··· MATERIAL FOR THE TASK

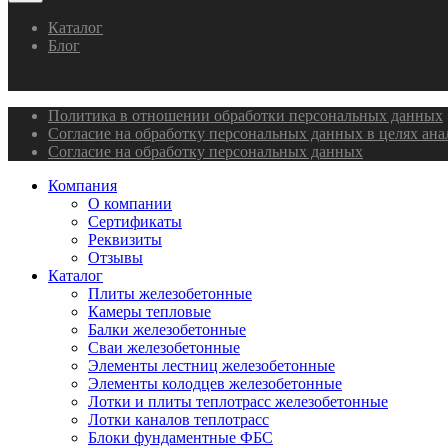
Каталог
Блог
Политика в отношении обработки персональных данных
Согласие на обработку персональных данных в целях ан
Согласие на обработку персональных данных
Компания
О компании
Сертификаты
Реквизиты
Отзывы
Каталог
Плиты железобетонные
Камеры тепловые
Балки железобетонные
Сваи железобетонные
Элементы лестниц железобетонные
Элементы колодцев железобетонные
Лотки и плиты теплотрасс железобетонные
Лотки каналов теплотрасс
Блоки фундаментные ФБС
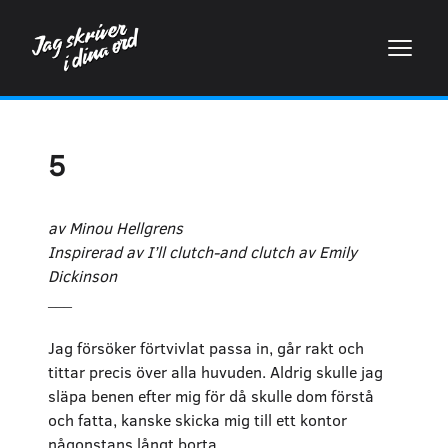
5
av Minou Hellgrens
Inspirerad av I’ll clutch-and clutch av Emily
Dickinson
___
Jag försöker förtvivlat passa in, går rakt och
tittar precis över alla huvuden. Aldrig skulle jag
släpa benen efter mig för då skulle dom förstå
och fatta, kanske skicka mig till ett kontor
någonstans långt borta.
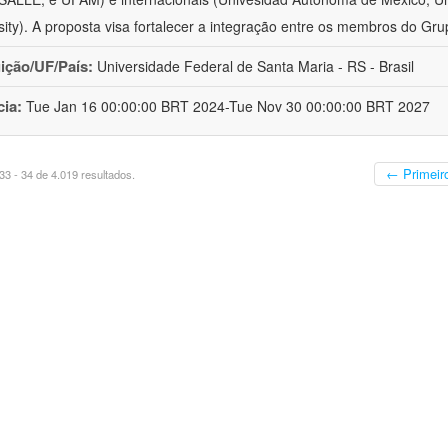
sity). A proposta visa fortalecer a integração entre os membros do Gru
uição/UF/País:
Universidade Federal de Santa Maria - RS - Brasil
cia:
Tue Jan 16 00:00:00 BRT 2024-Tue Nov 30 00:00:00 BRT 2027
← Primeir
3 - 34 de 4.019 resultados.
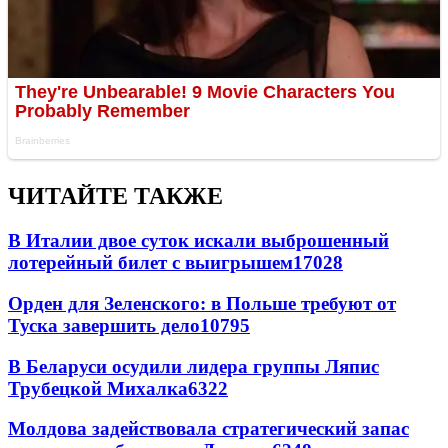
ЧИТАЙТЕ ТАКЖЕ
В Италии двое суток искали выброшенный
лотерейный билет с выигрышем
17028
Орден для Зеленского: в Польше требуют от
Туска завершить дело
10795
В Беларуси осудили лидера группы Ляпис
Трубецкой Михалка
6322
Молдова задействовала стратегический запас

······

EXERCISE INSTRUCTIONS: From the material above, give again exactly the lines from the one that contains "Лотки каналов теплотрасс" through the one that contains "släpa benen efter", and leave out the pictures.

RESPONSE TO THIS EXERCISE:
Лотки каналов теплотрасс
Блоки фундаментные ФБС
5
av Minou Hellgrens
Inspirerad av I’ll clutch-and clutch av Emily
Dickinson
___
Jag försöker förtvivlat passa in, går rakt och
tittar precis över alla huvuden. Aldrig skulle jag
släpa benen efter mig för då skulle dom förstå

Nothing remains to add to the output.